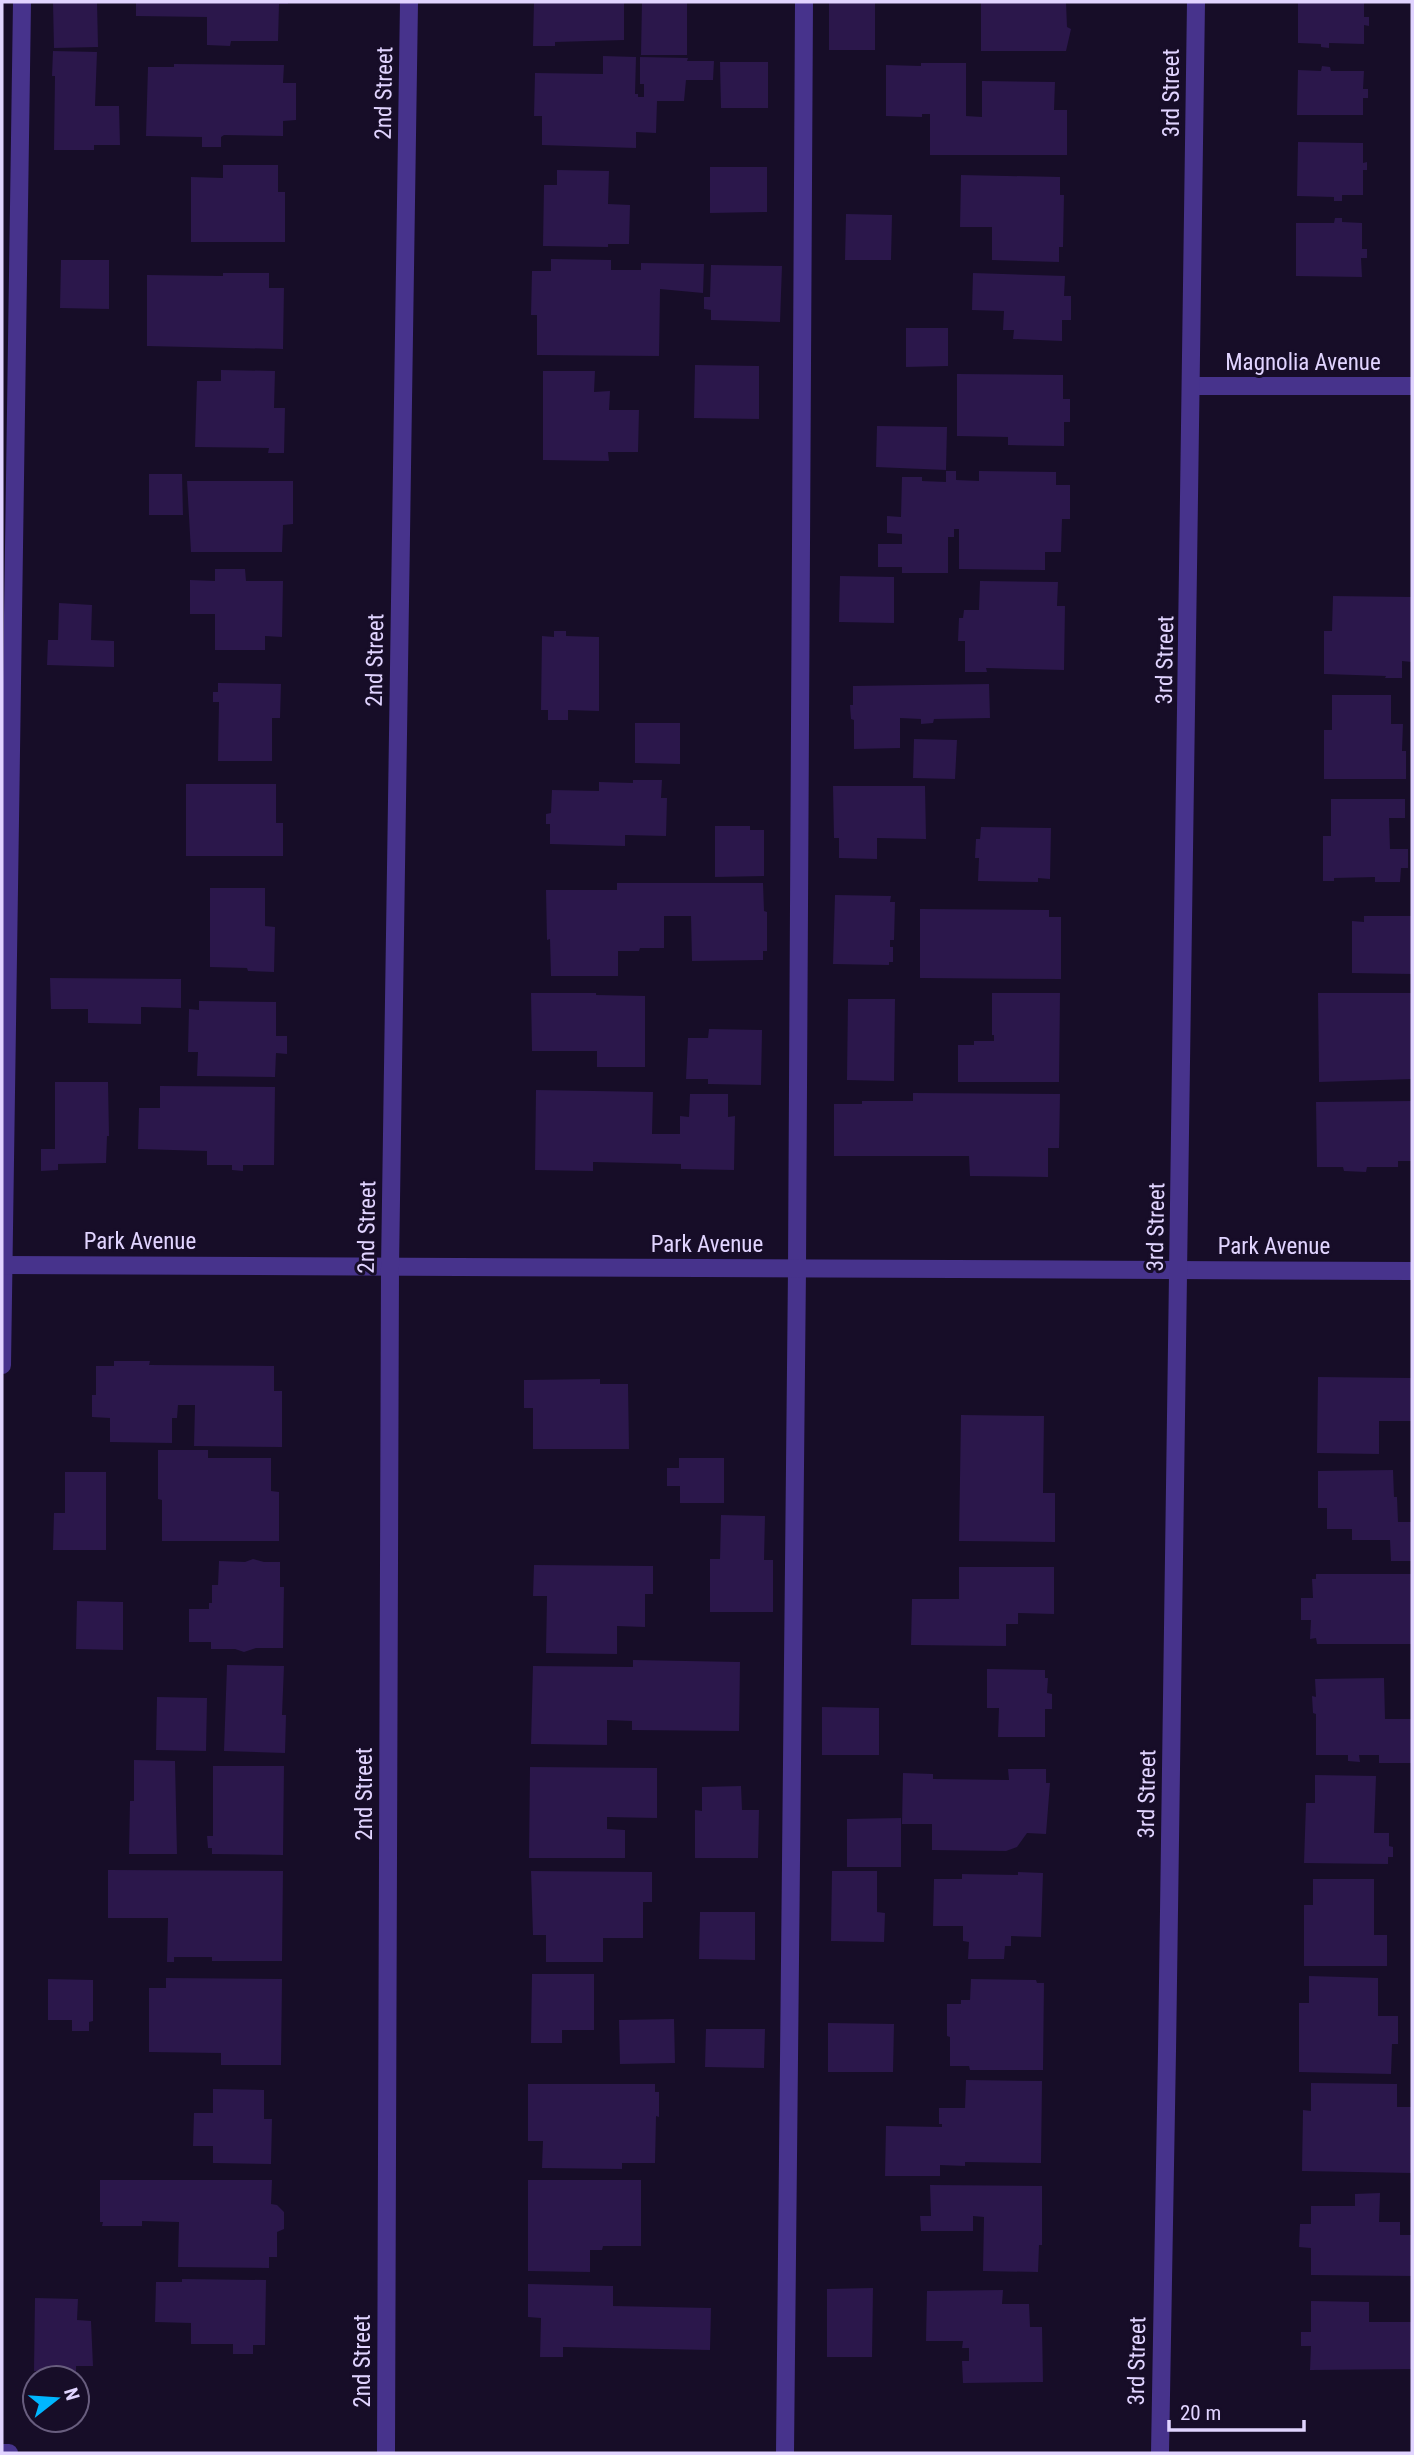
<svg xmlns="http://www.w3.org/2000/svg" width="1414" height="2455" font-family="'Roboto Condensed',sans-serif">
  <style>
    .building { fill: #2b174b }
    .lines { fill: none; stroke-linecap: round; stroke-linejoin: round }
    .service { stroke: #47338c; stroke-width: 18 }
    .minor { stroke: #47338c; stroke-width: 18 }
    .labels { text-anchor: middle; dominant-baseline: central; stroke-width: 6; stroke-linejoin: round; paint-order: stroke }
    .street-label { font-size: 23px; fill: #e1d4ff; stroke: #170d28 }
  </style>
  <rect width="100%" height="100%" fill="#170d28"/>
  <g class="building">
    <polygon points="53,2 97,2 98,47 54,48"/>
    <polygon points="136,2 288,2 288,4 279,4 278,41 231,41 230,46 207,45 207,17 136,16"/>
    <polygon points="534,2 624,2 624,40 555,42 555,46 533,46"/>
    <polygon points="642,2 687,2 687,55 641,55"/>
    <rect x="829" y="2" width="46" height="48"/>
    <polygon points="981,2 1066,2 1067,27 1071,29 1066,51 981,51"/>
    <polygon points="1298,2 1364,2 1364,17 1369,17 1369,26 1364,25 1364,44 1329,43 1329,48 1321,47 1321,44 1298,43"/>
    <polygon points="53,51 97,52 95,106 119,106 120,145 94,145 94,150 54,150 55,76 52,76"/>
    <polygon points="603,56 636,57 635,94 638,94 638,97 644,97 644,84 640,84 640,57 688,58 687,61 714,61 713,80 686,80 684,101 657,101 656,133 636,132 636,148 542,145 542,116 534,116 535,73 603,74"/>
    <polygon points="720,62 768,62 768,108 721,108"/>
    <polygon points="921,63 966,63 966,116 982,117 982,81 1055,82 1054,110 1067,110 1067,155 930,155 930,114 922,114 922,117 886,116 886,65 921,66"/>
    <polygon points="174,64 284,65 283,83 296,83 296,120 283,121 283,136 224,135 221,137 221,147 202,147 202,137 146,136 148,67 174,67"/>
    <polygon points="1322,66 1330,67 1331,71 1364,71 1363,89 1368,89 1368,98 1363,98 1363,115 1297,115 1298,70 1321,71"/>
    <polygon points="1298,142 1363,143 1363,163 1367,162 1367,170 1363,170 1363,195 1342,195 1342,201 1334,201 1334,197 1297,196"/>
    <polygon points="223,165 278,165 278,192 285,192 285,242 191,242 191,177 223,178"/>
    <polygon points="710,167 767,167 767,212 710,213"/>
    <polygon points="557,170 609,171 608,204 630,205 629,244 608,244 608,247 543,246 544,185 557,185"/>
    <polygon points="961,175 1060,177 1060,195 1064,195 1063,247 1059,247 1059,262 992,260 992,227 960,227"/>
    <polygon points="846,214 892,215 891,260 845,260"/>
    <polygon points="1335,218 1342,218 1342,222 1362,223 1362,249 1367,249 1367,258 1361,258 1362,277 1296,276 1296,223 1334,223"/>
    <polygon points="551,259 611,260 611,270 641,270 641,263 704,264 703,293 660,289 659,356 537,355 537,315 531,315 532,271 551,271"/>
    <polygon points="61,260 109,260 109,309 60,308"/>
    <polygon points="711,265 782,266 780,322 711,320 711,310 704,309 704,297 710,297"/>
    <polygon points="223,273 269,273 269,288 284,288 283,349 147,346 147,275 223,276"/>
    <polygon points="973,273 1065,276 1064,296 1071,296 1071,320 1062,320 1062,341 1013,339 1014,330 1003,330 1004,311 972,310"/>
    <polygon points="906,328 948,328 948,366 906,367"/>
    <polygon points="695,365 759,366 759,419 694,418"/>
    <polygon points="221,370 275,371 274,408 285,408 284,453 268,453 269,448 195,447 197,381 221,381"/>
    <polygon points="543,371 595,371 594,392 610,391 609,410 639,410 638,452 608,452 609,461 543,460"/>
    <polygon points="957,374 1063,375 1063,399 1070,399 1070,422 1064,422 1064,446 1008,445 1008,437 957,436"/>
    <polygon points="877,426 947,427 946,470 876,467"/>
    <polygon points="946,471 956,471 956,480 979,481 979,471 1056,472 1056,485 1070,485 1070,519 1062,519 1061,552 1045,552 1045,570 959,569 959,529 954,529 954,537 948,537 948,573 902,573 902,567 878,567 878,544 902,544 902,534 887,533 887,516 901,517 902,477 922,477 922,481 946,482"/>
    <polygon points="149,474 182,474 183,515 149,515"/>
    <polygon points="187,481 293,481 293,524 283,525 282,552 191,552"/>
    <polygon points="215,569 245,569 246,581 283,581 282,637 265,636 265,650 215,650 215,614 190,614 190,580 215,581"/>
    <polygon points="840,576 894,577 894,623 839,622"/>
    <polygon points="980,581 1058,582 1057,606 1065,606 1064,670 986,668 987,672 965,672 965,641 958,641 959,618 963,618 964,610 979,610"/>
    <polygon points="1333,596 1412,597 1412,662 1402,661 1402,678 1385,678 1386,676 1324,674 1324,631 1332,631"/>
    <polygon points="59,603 92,605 91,640 114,641 114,667 47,665 48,640 58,640"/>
    <polygon points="554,631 566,631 566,636 599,637 599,711 568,710 568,720 548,720 548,710 541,710 542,636 554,637"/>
    <polygon points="218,683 281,684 280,718 272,718 272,761 218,761 219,702 213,702 213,692 218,692"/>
    <polygon points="989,684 990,718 934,719 933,723 921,724 921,719 900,718 900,748 854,749 854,720 851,719 850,705 853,705 853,686"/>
    <polygon points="1332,695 1391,695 1391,724 1403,724 1402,751 1406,751 1406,779 1324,779 1324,730 1332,730"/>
    <polygon points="635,723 680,723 680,764 635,763"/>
    <polygon points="914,739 957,740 955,779 913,778"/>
    <polygon points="633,780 662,780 661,798 667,798 666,836 625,835 625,846 550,844 550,824 546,824 546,814 551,813 552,790 599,791 599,782 633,783"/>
    <polygon points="186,784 276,784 276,823 283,823 283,856 186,856"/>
    <polygon points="833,786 925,786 926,839 877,838 877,859 839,858 839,838 834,838"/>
    <polygon points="1331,799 1405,799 1405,818 1389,818 1390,849 1408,849 1408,868 1401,868 1400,882 1375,882 1375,877 1334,878 1334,881 1323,881 1323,836 1331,836"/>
    <polygon points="715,826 750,826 750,830 764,830 764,876 715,877"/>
    <polygon points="981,827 1051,828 1050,879 1038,878 1038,882 978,881 979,858 975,858 976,839 980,839"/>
    <polygon points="617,883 763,883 764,911 767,912 767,951 763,951 763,960 692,961 691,916 664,916 664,948 640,948 639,951 618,951 618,976 551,976 550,939 547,940 546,890 617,890"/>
    <polygon points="210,888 265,888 265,926 275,927 274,972 248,971 247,968 210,967"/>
    <polygon points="835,895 891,896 890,902 895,902 894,940 890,940 890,947 893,947 893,962 889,962 889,965 833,964"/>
    <polygon points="920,909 1049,910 1049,917 1061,917 1061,979 920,978"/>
    <polygon points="1364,916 1412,916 1412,974 1352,973 1352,921 1364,922"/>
    <polygon points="50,978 181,979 181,1008 141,1007 141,1024 88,1023 88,1009 51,1009"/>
    <polygon points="531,993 596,993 596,995 645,996 645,1067 597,1067 597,1051 532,1051"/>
    <polygon points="992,993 1060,993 1059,1082 958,1082 958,1045 974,1045 974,1041 994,1041 994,1035 992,1035"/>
    <polygon points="1318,993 1412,993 1412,1079 1319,1082"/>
    <polygon points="848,999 895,999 894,1081 847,1080"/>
    <polygon points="199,1001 276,1002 276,1036 287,1036 287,1054 276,1053 275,1077 197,1076 198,1052 188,1052 189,1009 199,1010"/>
    <polygon points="709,1029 762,1030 761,1085 708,1084 708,1079 686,1079 688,1038 708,1038"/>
    <polygon points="55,1082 108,1082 109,1136 107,1136 106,1163 58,1164 58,1170 41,1171 41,1149 55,1149"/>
    <polygon points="160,1086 275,1087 274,1165 243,1165 243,1171 232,1170 232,1165 207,1165 207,1151 138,1149 139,1108 160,1108"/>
    <polygon points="536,1090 653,1092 652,1134 680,1134 680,1116 689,1117 690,1094 728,1094 728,1117 735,1116 734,1170 681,1169 681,1164 593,1162 593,1171 535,1170"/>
    <polygon points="913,1093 1060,1094 1059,1148 1048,1148 1048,1177 970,1176 969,1156 834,1156 834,1104 862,1104 862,1101 913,1101"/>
    <polygon points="1412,1101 1412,1161 1398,1161 1398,1167 1367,1167 1366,1172 1344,1171 1343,1167 1317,1167 1316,1102"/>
    <polygon points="114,1361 150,1361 149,1365 274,1366 274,1391 282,1391 282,1447 194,1446 195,1405 178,1405 177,1418 172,1418 172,1443 110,1442 110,1418 92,1417 92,1395 96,1395 96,1366 114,1366"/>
    <polygon points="1318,1377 1412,1378 1412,1421 1379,1421 1379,1454 1317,1453"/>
    <polygon points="600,1379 600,1384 628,1384 629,1449 533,1449 533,1408 524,1408 524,1380"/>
    <polygon points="961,1415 1044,1416 1043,1493 1055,1493 1055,1542 959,1541"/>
    <polygon points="158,1450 208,1450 208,1458 271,1458 271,1491 279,1492 279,1541 162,1541 162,1500 158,1499"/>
    <polygon points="679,1458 724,1458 724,1503 680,1503 680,1486 667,1486 667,1468 679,1468"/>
    <polygon points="1393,1470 1394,1497 1397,1497 1398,1522 1412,1522 1412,1561 1391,1561 1390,1540 1352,1540 1352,1529 1327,1529 1327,1508 1318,1508 1318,1471"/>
    <polygon points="65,1472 106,1472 106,1550 53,1550 54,1513 65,1513"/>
    <polygon points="721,1515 765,1516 764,1560 773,1560 773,1612 710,1612 710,1559 720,1559"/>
    <polygon points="253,1559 264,1562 280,1562 280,1587 284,1587 283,1648 256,1648 244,1652 235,1649 211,1649 211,1642 189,1642 189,1609 209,1609 209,1603 212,1603 212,1585 218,1585 219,1561 245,1562"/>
    <polygon points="534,1565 653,1566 653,1594 645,1594 645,1627 617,1626 617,1654 546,1653 547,1596 533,1596"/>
    <polygon points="959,1567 1054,1567 1054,1614 1018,1613 1018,1624 1006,1624 1006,1646 911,1645 912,1599 959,1599"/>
    <polygon points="1316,1574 1412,1574 1412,1644 1317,1644 1316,1638 1310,1639 1311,1620 1301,1620 1301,1598 1313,1598 1312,1579 1316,1579"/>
    <polygon points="77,1601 123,1602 123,1650 76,1649"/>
    <polygon points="633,1660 740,1662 739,1731 632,1730 632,1721 607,1720 607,1745 531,1744 533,1666 633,1667"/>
    <polygon points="227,1665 284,1666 282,1715 286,1715 285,1753 224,1751"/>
    <polygon points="987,1669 1045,1670 1045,1678 1048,1678 1047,1693 1052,1694 1052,1709 1045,1709 1045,1737 998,1737 999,1708 987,1708"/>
    <polygon points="1384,1678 1385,1719 1411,1719 1412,1722 1412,1763 1379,1763 1379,1755 1359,1755 1360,1762 1348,1761 1348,1755 1316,1755 1316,1714 1313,1713 1312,1696 1316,1697 1315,1679"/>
    <polygon points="157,1697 207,1698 206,1751 156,1750"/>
    <polygon points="822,1707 879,1708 879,1755 822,1755"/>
    <polygon points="134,1760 175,1761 177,1854 129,1854 130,1801 134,1801"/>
    <polygon points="213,1766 284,1766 283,1855 212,1854 212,1848 208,1848 207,1836 213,1836"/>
    <polygon points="530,1767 657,1768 657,1818 607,1817 607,1829 625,1830 625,1858 529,1858"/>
    <polygon points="1008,1769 1046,1769 1046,1783 1050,1783 1046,1834 1027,1833 1017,1847 1006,1851 932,1850 932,1824 902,1824 903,1773 933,1774 933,1779 1009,1780"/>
    <polygon points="1315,1775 1376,1776 1374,1833 1389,1833 1389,1846 1393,1847 1393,1857 1388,1857 1388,1864 1304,1863 1306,1803 1315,1803"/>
    <polygon points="741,1786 742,1810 759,1810 758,1858 695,1858 695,1810 702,1811 702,1787"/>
    <polygon points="901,1818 901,1867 847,1867 847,1819"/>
    <polygon points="108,1870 283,1871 282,1961 212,1961 212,1957 174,1957 174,1962 167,1962 168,1918 108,1918"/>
    <polygon points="531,1871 652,1872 652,1902 643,1902 643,1938 603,1938 603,1962 546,1962 546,1935 533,1935"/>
    <polygon points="832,1871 877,1871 877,1912 885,1913 884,1942 831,1941"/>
    <polygon points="1018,1872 1043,1873 1041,1937 1011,1936 1011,1946 1005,1946 1004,1959 968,1959 969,1942 963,1941 963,1926 933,1926 934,1879 962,1879 962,1874 1018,1875"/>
    <polygon points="1313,1879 1374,1879 1374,1935 1387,1935 1387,1966 1304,1966 1304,1905 1313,1905"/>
    <polygon points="700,1912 755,1912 755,1960 699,1959"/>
    <polygon points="532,1974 594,1974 594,2030 562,2030 562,2043 531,2043"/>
    <polygon points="1309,1976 1378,1978 1378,2016 1398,2016 1398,2044 1392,2044 1391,2074 1299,2072 1299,2003 1309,2003"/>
    <polygon points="166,1978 282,1979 281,2065 221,2065 221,2053 149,2052 149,1988 166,1988"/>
    <polygon points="48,1979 93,1980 93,2021 89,2022 89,2031 72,2031 72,2020 48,2020"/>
    <polygon points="971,1979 1036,1980 1037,1983 1044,1983 1043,2070 970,2070 969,2066 950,2066 950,2037 947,2036 947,2004 961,2004 961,2000 970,2000"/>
    <polygon points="674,2019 675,2063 620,2064 619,2020"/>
    <polygon points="828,2023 894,2024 893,2072 828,2072"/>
    <polygon points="706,2029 765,2029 764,2068 705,2067"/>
    <polygon points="966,2080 1042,2081 1041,2163 965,2162 965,2166 940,2165 940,2176 885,2176 886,2126 942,2127 942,2124 939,2124 939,2108 965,2108"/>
    <polygon points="1311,2083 1397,2084 1397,2107 1412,2107 1412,2173 1302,2171 1303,2110 1311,2111"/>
    <polygon points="528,2084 655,2084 655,2092 659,2092 659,2117 656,2116 655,2163 622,2163 622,2169 542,2168 543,2141 528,2141"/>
    <polygon points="213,2089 264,2090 264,2119 272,2119 271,2164 213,2163 213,2146 193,2146 194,2113 213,2113"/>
    <polygon points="100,2180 272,2180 271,2204 277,2205 284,2212 284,2229 277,2232 277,2257 269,2257 269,2268 178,2267 179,2222 142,2221 142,2226 102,2226 103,2222 100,2222"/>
    <polygon points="528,2180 641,2180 641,2246 603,2246 602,2250 590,2250 590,2272 528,2271"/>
    <polygon points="930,2185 1042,2186 1042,2245 1039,2245 1038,2272 983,2271 984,2217 973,2216 973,2231 921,2231 920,2216 931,2216"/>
    <polygon points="1380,2193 1379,2222 1400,2222 1400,2235 1412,2235 1412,2276 1311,2275 1311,2248 1299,2247 1300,2224 1311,2224 1311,2206 1355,2206 1355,2194"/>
    <polygon points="182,2279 266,2280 265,2345 253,2345 253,2354 233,2354 233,2344 191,2344 191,2323 155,2322 156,2282 182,2282"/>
    <polygon points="528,2284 613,2286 613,2306 711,2308 710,2350 563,2347 563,2357 540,2357 541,2318 528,2317"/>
    <polygon points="873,2288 872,2357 827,2357 827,2289"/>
    <polygon points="1003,2290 1002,2304 1029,2304 1030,2327 1042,2327 1043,2382 963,2383 962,2361 969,2361 969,2348 962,2348 963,2341 926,2341 927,2291"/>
    <polygon points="35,2298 78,2299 77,2320 91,2321 93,2366 76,2366 76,2372 34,2371"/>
    <polygon points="1311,2301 1369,2302 1369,2322 1412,2322 1412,2369 1310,2370 1311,2346 1301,2346 1301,2332 1311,2332"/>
  </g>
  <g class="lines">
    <g class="service">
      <polyline points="2,1365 22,2"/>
      <polyline points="785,2453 797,1269 804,2"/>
    </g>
    <g class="minor">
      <polyline points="1193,386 1412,386"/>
      <polyline points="2,1265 1412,1271"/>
      <polyline points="2,2453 9,2453"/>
      <polyline points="386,2453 390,1267 409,2"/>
      <path d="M1160 2453C1174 1636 1190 819 1196 2"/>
    </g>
  </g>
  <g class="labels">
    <g class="street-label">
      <text transform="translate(384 93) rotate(-89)">2nd Street</text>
      <text transform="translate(1171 93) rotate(-90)">3rd Street</text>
      <text x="1303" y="362">Magnolia Avenue</text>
      <text transform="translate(375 660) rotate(-89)">2nd Street</text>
      <text transform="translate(1165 660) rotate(-89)">3rd Street</text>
      <text transform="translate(367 1227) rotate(-89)">2nd Street</text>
      <text transform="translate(1156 1227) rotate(-89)">3rd Street</text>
      <text x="140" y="1241">Park Avenue</text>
      <text x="707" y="1244">Park Avenue</text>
      <text x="1274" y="1246">Park Avenue</text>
      <text transform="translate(364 1794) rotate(-90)">2nd Street</text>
      <text transform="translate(1147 1794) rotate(-89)">3rd Street</text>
      <text transform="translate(362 2361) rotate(-90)">2nd Street</text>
      <text transform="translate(1137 2361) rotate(-89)">3rd Street</text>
    </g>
  </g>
  <rect width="1414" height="2455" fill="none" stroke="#e1d4ff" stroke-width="7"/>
  <g transform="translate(56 2399) rotate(73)"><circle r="33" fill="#170d28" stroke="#685d7e" stroke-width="2"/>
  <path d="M0-5L12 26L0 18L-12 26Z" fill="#00b6ff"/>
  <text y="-10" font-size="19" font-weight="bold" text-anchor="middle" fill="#e1d4ff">N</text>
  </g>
  <path d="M1169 2420v10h135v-10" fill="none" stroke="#e1d4ff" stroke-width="3.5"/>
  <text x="1180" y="2420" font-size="21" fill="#e1d4ff" stroke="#170d28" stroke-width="5" paint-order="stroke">20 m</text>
</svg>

THE TASK:
Go through the listing above and list every line that has the word "lines".

SOLUTION TO THIS TASK:
    .lines { fill: none; stroke-linecap: round; stroke-linejoin: round }
  <g class="lines">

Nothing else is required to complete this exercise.